Huge international effort to clean up coal

A major research initiative is targeting carbon dioxide and acid rain caused by coal burning, writes Dick Ahlstrom

A major research initiative is targeting carbon dioxide and acid rain caused by coal burning, writes Dick Ahlstrom

Coal is a mixed blessing when considering future energy requirements. We can't live with it, but we can't live without it, at least in the short term.

There are plentiful supplies available from politically secure countries that at current demand levels will last for centuries. However, as a fossil fuel, coal-burning can only add to the dangers caused by rising carbon dioxide levels, not to mention nitrogen and sulphur discharges that can lead to acid rain .

Tom Feeley hopes to change all of that. He leads a research initiative into "clean coal" technology at the National Energy and Technology Laboratory within the US Department of Energy. He oversees the lab's research and development programmes, including efforts to achieve cost-effective carbon sequestration.

READ MORE

Feeley was in Ireland several weeks ago on a planned visit to meet officials from a number of departments including environment, communications, marine and natural resources and the Geological Survey.

He also toured our coal-fired Moneypoint power station and participated in a roundtable discussion with the Institute of European Affairs energy group.

He was appreciative of the opportunity to meet officials here and tell them about progress in sequestration research. "They were interested in what we are doing," says Feeley.

He acknowledges the environmental difficulties associated with coal-based energy production, the main question being, "If we keep coal in the mix can we also address the carbon dioxide releases?" Yet it is currently unthinkable that the US, or Ireland for that matter, could walk away from coal as an energy source. More than half of US energy production comes from coal plants, he notes.

Coal is inexpensive compared with other fossil fuel sources. There are huge reserves and much of this lies in secure countries including the US and Australia.
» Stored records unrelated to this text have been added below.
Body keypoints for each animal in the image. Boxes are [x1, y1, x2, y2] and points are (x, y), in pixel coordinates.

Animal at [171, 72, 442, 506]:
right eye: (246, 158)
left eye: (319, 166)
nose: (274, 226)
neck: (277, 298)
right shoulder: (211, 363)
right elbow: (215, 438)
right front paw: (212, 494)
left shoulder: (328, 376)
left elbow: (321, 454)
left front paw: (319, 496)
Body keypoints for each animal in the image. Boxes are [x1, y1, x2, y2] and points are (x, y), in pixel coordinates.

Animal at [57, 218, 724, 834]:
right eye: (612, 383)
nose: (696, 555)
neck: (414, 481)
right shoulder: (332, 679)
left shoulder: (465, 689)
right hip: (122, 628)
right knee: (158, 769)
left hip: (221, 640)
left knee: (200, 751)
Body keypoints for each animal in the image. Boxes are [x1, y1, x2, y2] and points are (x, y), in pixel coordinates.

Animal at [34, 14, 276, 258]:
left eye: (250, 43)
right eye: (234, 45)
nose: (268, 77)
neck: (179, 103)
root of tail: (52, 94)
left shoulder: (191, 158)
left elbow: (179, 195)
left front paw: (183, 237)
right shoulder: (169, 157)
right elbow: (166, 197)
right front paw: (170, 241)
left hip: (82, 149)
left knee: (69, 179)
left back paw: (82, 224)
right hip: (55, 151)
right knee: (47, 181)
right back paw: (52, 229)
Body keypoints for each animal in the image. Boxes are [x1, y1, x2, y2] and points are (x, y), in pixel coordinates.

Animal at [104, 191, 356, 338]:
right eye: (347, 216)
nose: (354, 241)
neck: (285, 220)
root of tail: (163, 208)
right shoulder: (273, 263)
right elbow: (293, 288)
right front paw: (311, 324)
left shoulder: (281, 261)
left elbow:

For this reason the US energy department has ramped up research on coal technology. It started about 10 years ago with a $1 million (€746,158) budget and this has since grown to $100 million (€74.6m), he says.
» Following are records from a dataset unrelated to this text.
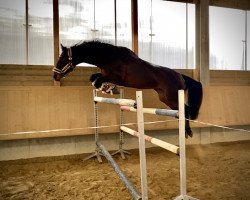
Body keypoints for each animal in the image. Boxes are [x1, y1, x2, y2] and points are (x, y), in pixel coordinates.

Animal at [53, 40, 203, 138]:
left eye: (62, 59)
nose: (55, 76)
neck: (110, 57)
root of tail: (180, 76)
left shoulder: (116, 77)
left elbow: (98, 80)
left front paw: (106, 88)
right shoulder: (105, 75)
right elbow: (94, 78)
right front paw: (107, 88)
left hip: (172, 97)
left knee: (186, 109)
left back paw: (187, 132)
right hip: (165, 98)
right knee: (182, 110)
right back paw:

His group is focusing on three technologies designed to take current pollution levels out of the coal equation: coal gasification before burning, akin to coking; discharge scrubbers after burning used to take carbon dioxide out; and "oxicombustion", the introduction of oxygen to change the discharge chemistry.

All three are equally promising but impossibly expensive at the moment. However, he is confident that in time the engineering problems can be overcome. "We are probably a decade away. We are at the point where we are taking concepts from the lab and testing them at a larger scale."
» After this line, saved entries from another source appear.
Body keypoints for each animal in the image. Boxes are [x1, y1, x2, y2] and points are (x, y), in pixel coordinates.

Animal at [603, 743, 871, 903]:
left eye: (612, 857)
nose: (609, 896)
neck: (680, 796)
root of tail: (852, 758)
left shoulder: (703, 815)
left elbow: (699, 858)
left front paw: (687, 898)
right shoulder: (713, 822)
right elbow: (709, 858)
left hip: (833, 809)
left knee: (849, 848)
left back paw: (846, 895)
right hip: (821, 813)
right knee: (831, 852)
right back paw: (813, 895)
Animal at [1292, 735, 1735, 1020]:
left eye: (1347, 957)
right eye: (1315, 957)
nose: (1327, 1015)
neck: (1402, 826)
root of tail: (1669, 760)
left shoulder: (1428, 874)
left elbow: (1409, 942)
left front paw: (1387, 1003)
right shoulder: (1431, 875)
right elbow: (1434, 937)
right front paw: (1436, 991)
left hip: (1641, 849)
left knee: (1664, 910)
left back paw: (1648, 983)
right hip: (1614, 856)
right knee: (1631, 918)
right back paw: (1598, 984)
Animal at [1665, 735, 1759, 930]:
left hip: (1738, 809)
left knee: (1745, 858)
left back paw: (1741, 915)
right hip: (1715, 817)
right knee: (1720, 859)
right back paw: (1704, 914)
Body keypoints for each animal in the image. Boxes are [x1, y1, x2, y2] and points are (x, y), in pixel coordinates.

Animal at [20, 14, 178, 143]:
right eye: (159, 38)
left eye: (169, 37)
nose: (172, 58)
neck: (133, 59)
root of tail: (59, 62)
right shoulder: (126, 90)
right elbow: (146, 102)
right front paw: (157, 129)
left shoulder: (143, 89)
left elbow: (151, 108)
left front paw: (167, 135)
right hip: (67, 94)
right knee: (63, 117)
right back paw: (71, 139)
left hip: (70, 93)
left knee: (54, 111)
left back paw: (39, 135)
Sequestration of carbon dioxide is a key element of the research effort, he says. "It is challenging because not only do you capture CO2 but you have to have somewhere to put it."

The goal would be to capture the carbon dioxide, liquify it and then inject it into geological formations, for example spent oil or gas bearing rock.

"We are pretty confident that once it is in the ground it will stay there," says Feeley. Current calculations suggest 95 per cent of it would remain underground for at least 100 years.

"There is always the possibility that some technical difficulty will arise [ that] you can't overcome in a cost-effective manner." He points out, however, that several decades ago it was considered impossible to scrub sulphur out of coal-plant discharges and now up to 99 per cent can be taken out.